Nasze całoroczne naprawy, czyli: co znów dłubałem w Ładnej - Strona 4

  
Sortuj wg daty:
rosnąco malejąco
Jak nie, jak tak.
Właśnie chodzę po domu i szukam zbędnych rzeczy które bym sprzedał by mieć kasę na nowe zawieszenie Może swoją Babcię? Świetnie gotuje
  
 
no to jak juz przy zarobkowaniu jestesmy to:
zrobie dziecko na zamowienie, ceny konkurencyjne, dojazd wlasny. Kto potrzebuje?

jesli ktos ma kotke, to oferuje jurnego persa w roli buhaja rozplodowego. ceny - jw.
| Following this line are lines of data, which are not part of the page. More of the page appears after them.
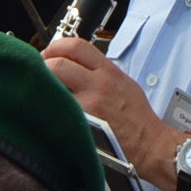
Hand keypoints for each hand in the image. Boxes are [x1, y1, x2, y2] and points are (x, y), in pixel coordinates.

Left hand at [42, 36, 179, 189]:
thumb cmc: (138, 118)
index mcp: (108, 72)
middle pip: (58, 63)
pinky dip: (50, 109)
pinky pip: (58, 111)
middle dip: (43, 65)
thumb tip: (77, 65)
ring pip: (53, 87)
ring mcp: (88, 105)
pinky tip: (51, 112)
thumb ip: (101, 72)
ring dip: (43, 87)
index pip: (77, 46)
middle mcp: (98, 85)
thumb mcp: (125, 83)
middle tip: (40, 71)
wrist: (150, 144)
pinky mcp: (82, 124)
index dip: (57, 46)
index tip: (50, 52)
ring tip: (44, 91)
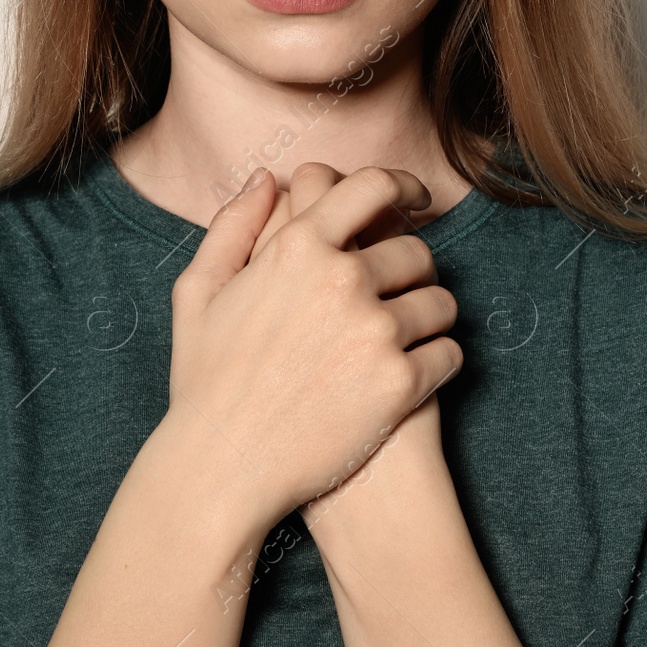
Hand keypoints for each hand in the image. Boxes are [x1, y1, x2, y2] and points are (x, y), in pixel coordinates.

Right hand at [166, 165, 461, 527]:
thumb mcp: (198, 292)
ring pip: (440, 303)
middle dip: (412, 270)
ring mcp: (375, 332)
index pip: (372, 186)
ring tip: (407, 337)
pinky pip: (448, 354)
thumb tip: (268, 179)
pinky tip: (414, 373)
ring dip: (429, 316)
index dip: (403, 186)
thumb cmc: (205, 380)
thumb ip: (233, 225)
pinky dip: (438, 361)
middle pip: (416, 251)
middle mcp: (342, 279)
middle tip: (399, 292)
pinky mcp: (399, 383)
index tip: (416, 199)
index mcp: (297, 246)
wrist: (224, 467)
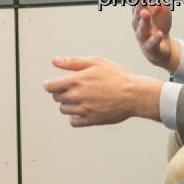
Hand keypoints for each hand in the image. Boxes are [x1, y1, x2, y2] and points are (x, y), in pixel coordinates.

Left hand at [43, 56, 161, 125]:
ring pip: (64, 109)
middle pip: (56, 97)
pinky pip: (73, 122)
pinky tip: (83, 109)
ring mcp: (83, 110)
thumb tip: (54, 61)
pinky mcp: (90, 121)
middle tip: (74, 88)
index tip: (51, 84)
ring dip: (68, 104)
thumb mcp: (96, 62)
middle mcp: (77, 96)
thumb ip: (73, 62)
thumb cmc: (116, 76)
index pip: (50, 86)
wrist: (134, 94)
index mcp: (76, 80)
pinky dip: (74, 117)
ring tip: (82, 98)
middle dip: (61, 92)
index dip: (49, 84)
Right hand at [132, 0, 179, 72]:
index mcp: (139, 10)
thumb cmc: (157, 21)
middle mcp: (139, 22)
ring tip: (146, 12)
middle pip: (138, 11)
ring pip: (142, 28)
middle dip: (139, 2)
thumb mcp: (158, 2)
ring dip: (143, 20)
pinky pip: (152, 43)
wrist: (161, 47)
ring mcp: (144, 35)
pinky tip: (159, 34)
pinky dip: (155, 39)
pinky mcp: (151, 47)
moge tez co rano prawic komplementy 13-zgloskowcem....
jakies innne propozycje?
  
 
Chciałbym tylko skromnie zauważyc moje wielkie zadowolenie z tego, że kolega adasco sie loguje. - dobrze cie widziec
  
 
No to "ładnie my tu opony na letnie jakieś remonciki małe wiosenne szaleństwa a w Białymstoku śnieg taki że jak będe od kompa odhodził to za łopate trzeba sięgać żeby dokopać się do mojego KARAWANA.
  
 
Wkurzony jestem juz na tą zimę))U nas nie ma duż sniegu ale jest zimno jak cholera brrrr.A ja sie zabralem za poprawki lakieru. Ma nadzieję,ze ni poodpada od razu tylko...po zlocie
 
 
Logujem siem, ale tylko z domu.
z roboty wciaz bede anonimowy...
ale lepsze to, niz nic....
adasco
 
 
Na przeglądzie okazało się, że musze jeszcze wymienić:
2 cylinderki przód,
2 sworznie wachacza przód,
ale przegląd jest .
Amortyzatory: 68, 70, 69, 71% .
Ponadto Pawle muszę się pochwalić - posiadam oryginalną puszeczkę farby do mojej Samary, nie zaschła .
Krajnik
  
 
Własnie przyjechałem.Zmieniłem wahacz dolny,przegub górny i dolny wahacza.
Wahacz 50 zł
przeguby po 40 zł za sztukę
Robocizna 60 zł.Zbiezności itp nic nie kazali ustawiać bo powiedzieli że wahacz to punkty stałe.Narazie wiec będe tak jeździł i jak zmienię na letnie to ustawię dla własnej satysfakcji.
Pzdr Grzesiek
  
 
No i stało się dzisiaj kupiłem piękne nowe sprężynki i amorki, moze ktoś wie ile zwojów powinna mieć sprężyna zawieszenia tylna do kombi??Nie wiem czy gość nie wcisnął mi od sedana, a nie chciał bym się przekonać ze to nie te jak juz wyciągne te stare z autka, przy okazji kupiłem tez olej i filtry wymienie wszystko kompleksowo hihiihi,
a na przyszły tydzień zostawiam sobie wspornik drążków i pompe wody do zrobienia.
Pozdrawiam
PRYMI
  
 
Grzesiek - po wyjeciu wahacza o ile sie orientuje zbieznosc sie nie zmienia, za to leca katy pochylenia kol.
  
 
No to witam wszystkich.właśnie godzinke temu wruciłem od mechanika i co lrzejszy o 260zł. Ale mam to co chciałem czyli:
- nowy wspornik
- pompa sprzęgła
- linka hamulca ręcznego
- cylinderki
- przewody + trujnik
- łożysko tylnej półosi
-wymiana płynu ham. i sprzę.
teraz śmiało mogę jechać na przegląd to już niedługo.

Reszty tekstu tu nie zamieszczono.